In this scenario, the ‘engine’ engine was added without a name (no second argument), so it becomes the default engine named “default”. The contextual session is bound to it, and the declarative base’s metadata is bound to it too. To retrieve it later, call sqlahelper.get_engine().

The ‘stats’ engine was added under the name “stats”, so it is not bound to anything. To use it, you must pass the ‘bind=stats’ argument to any ORM method or SQL method that executes a query or command, or execute the code directly on the engine itself:

# ORM example
records = Session.query(MyTable).all(bind=stats)

# SQL example
sql = sa.select([MyTable.__table__])
rslt = stats.execute(sql)
records = rslt.fetchall()

If you’re in a function and need a reference to the engine, retrieve it by name: sqlahelper.get_engine("stats").

You can, of course, create an engine directly without going through the application settings:

engine = sa.create_engine("mysql://me:PASSWORD@localhost/farm")
sqlahelper.add_engine(engine, "farm")

Two engines, but no default engine

In this scenario, two engines are equally important, and neither is predominent enough to deserve being the default engine. This is useful in applications whose main job is to copy data from one database to another. The configuration is the same except that we name both engines:

sqlahelper.add_engine(db1, "db1")
sqlahelper.add_engine(db2, "db2")

Because there is no default engine, you will have to use the ‘bind’ argument for all queries, or execute them directly on the engine.

Different tables bound to different engines

You can bind different ORM classes to different engines in the same database session. Configure your application with no default engine, and then call the Session’s .configure method with the binds= argument to specify which classes go to which engines. For instance:

sqlahelper.add_engine(db1, "db1")
sqlahelper.add_engine(db2, "db2")
Session = sqlahelper.get_session()
import zzz.models as models
binds = {models.Person: db1, models.Score: db1}
Session.configure(binds=binds)

The keys in the binds dict can be SQLAlchemy ORM classes, table objects, or mapper objects.

Reflected tables

Reflected tables pose a dilemma because they depend on a live database connection in order to be initialized. But the engine may not be configured yet when the model is imported. SQLAHelper does not address this issue directly. Pylons 1 models traditionally have a model.init_model(engine) function which performs any initialization that requires a live connection. Pyramid applications typically do not need this function because the Session, engines, and base are initialized in the sqlahelper library before the model is imported. But in the case of reflection, you’ll probably need an init_model function that sets global variables. You’ll just have to remember to call the function before using anything in the model.

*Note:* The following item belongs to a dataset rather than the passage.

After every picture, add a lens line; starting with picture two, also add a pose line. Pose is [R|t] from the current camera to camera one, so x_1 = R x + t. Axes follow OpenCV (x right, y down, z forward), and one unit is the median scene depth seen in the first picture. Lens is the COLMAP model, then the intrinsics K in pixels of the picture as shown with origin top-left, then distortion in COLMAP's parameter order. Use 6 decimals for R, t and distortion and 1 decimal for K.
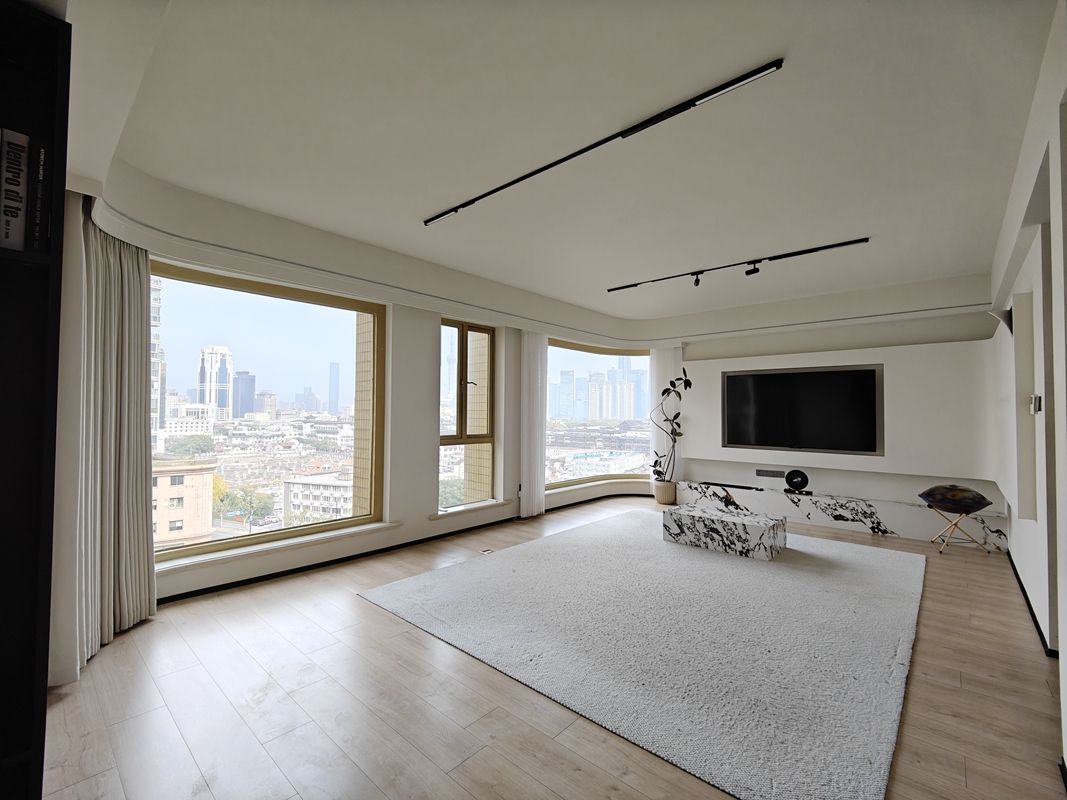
lens RADIAL K [[464.2, 0, 536.1], [0, 464.2, 399.7], [0, 0, 1]] dist [0.019277, -0.012815]
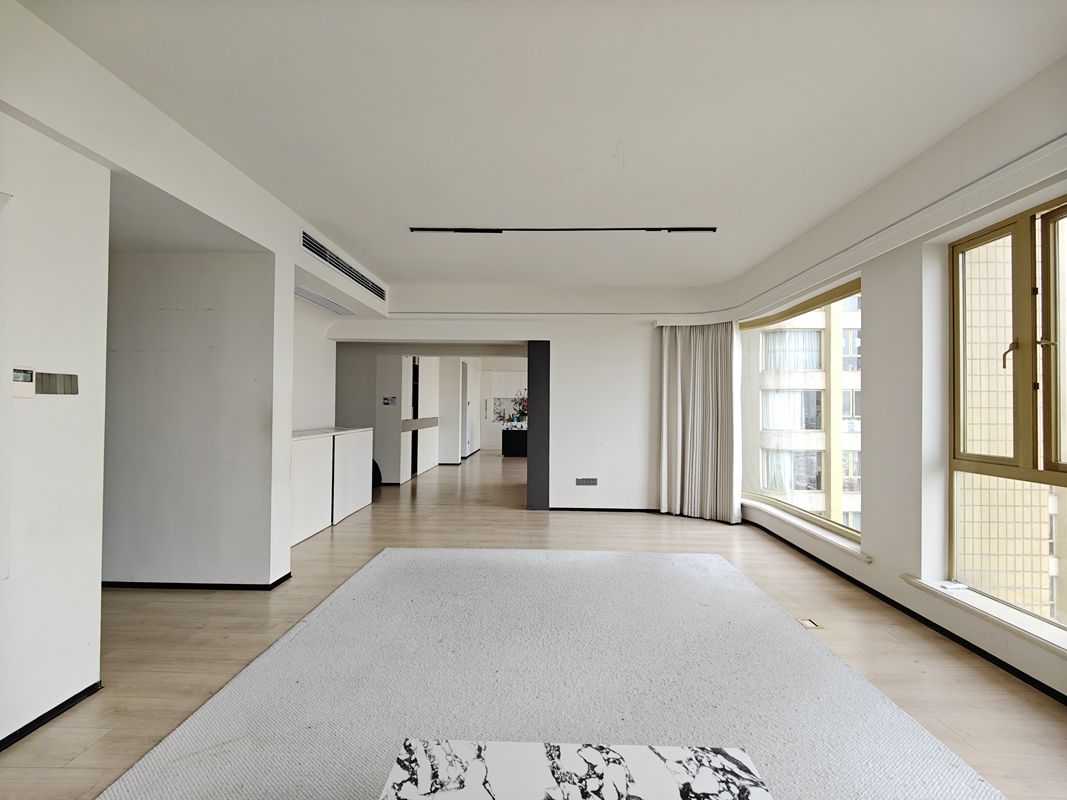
lens RADIAL K [[464.2, 0, 536.1], [0, 464.2, 399.7], [0, 0, 1]] dist [0.019277, -0.012815]
pose [[-0.758875, -0.024907, -0.650759, 0.484736], [0.003475, 0.999099, -0.042292, 0.031910], [0.651227, -0.034356, -0.758105, 0.983956]]
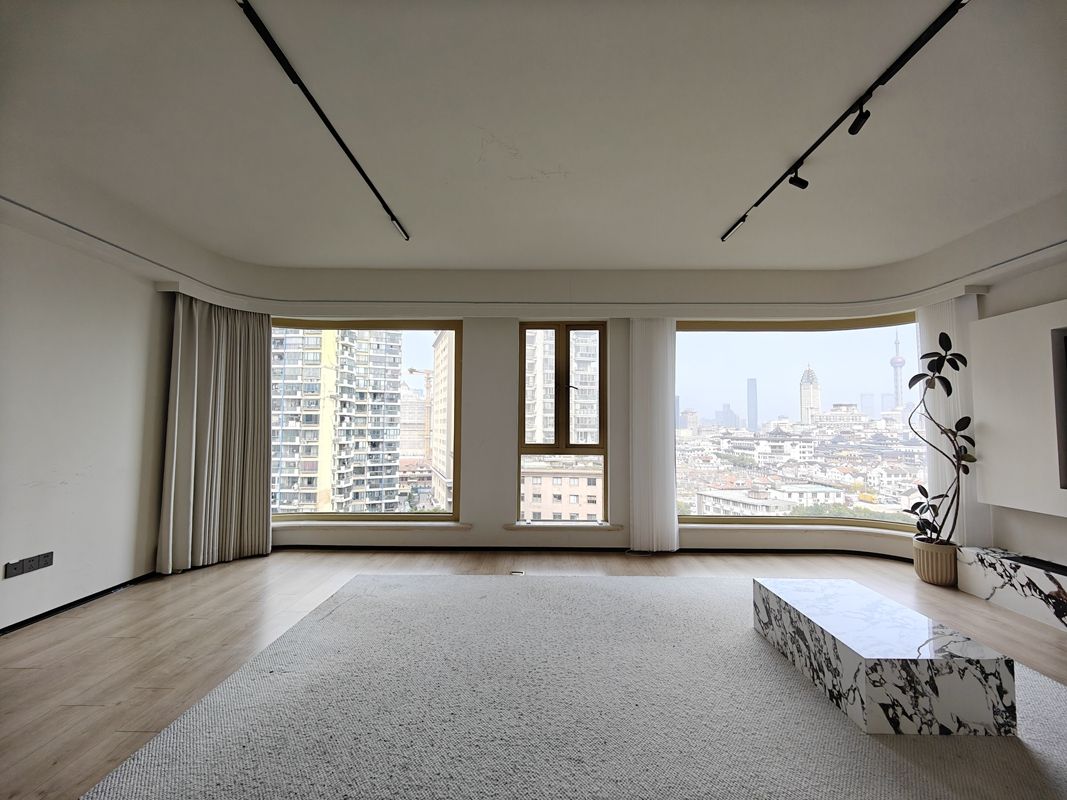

If you’re using SQLAlchemy’s declarative syntax as in the examples above, we think you’d have to define the entire ORM class inside the function, and use a global statement to put the class into the module namespace.

If you’re not using declarative, the ORM class can be defined at module level, but the table will have to be defined in the function with a global statement, and the mapper call will also have to be in the function.